Bref, comme en 2012, des entreprises vont certainement licencier dans le pays, en Suisse romande et dans le canton. Mais les spécialistes sont optimistes et le rapport entre emplois perdus et emplois créés devrait rester ces prochaines années comparable à celui de l’an passé.
«Les raisons de la dynamique économique romande, Rapport sur le produit intérieur brut romand», 24 mai 2012. Réalisé par le CRÉA de la Faculté des HEC sur mandat des banques cantonales romandes (BCF, BCGE, BCJ, BCN, BCVs et BCV) et publié en collaboration avec le Forum des 100 de L’Hebdo.
«Le dynamisme vaudois sous la loupe», février 2012. Etude réalisée par le CRÉA de la Faculté des HEC sur mandat de la Chambre vaudoise du commerce et de l’industrie, de la Chambre vaudoise immobilière et de la Fédération patronale vaudoise.
Un Forum pour aborder la complexité
Pour la neuvième fois, L’Hebdo organise son Forum des 100. L’auditoire Erna Hamburger de l’UNIL accueille les participants à cette manifestation, le 23 mai 2013. Si l’événement affiche complet très tôt, il est possible en revanche de suivre les interventions sur le site www.forumdes100.com.
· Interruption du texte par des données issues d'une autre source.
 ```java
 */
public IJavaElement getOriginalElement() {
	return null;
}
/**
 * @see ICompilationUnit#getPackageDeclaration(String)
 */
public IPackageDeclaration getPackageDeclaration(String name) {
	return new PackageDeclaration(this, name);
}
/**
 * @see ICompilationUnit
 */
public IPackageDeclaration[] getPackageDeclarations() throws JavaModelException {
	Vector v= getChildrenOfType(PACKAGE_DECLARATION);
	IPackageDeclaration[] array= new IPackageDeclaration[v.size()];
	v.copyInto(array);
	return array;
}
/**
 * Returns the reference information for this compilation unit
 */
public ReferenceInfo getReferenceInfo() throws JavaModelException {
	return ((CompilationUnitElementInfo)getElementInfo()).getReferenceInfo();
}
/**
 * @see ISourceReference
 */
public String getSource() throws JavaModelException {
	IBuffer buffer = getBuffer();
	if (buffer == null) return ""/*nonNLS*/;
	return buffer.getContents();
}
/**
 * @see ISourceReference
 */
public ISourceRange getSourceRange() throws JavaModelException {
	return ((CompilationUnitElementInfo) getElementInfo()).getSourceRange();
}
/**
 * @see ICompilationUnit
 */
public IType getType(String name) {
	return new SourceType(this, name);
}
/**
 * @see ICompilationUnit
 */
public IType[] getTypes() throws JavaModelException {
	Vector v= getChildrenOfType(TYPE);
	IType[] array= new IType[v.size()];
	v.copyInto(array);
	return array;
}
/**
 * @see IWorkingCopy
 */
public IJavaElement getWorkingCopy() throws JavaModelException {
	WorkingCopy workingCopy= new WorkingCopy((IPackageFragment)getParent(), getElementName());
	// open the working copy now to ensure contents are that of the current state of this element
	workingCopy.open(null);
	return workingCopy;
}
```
Cette édition est placée sous le signe de la complexité, «Qui pose des questions inédites: la globalisation est-elle en train de régresser? Les systèmes démocratiques peuvent-ils fonctionner si la confiance dans les institutions s’affaiblit? Les Etats peuvent-ils encore agir?» Cette édition d’Allez savoir! propose deux articles pour alimenter la réflexion. Ainsi, comment se fait-il que, malgré les annonces de licenciements récurrentes, la Suisse crée davantage d’emploi qu’elle n’en perd ?
Autre question: faut-il exploiter le gaz de schiste qui se trouve dans les sous-sols de la Suisse romande (lire l’article)?
L’une des sessions du Forum est consacrée au monde, l’autre s’intéressera au cerveau. Le Human Brain Project, piloté par l’EPFL en partenariat avec de nombreuses institutions dont le CHUV et l’UNIL, sera l’occasion de parler de neurosciences et de politique de la science.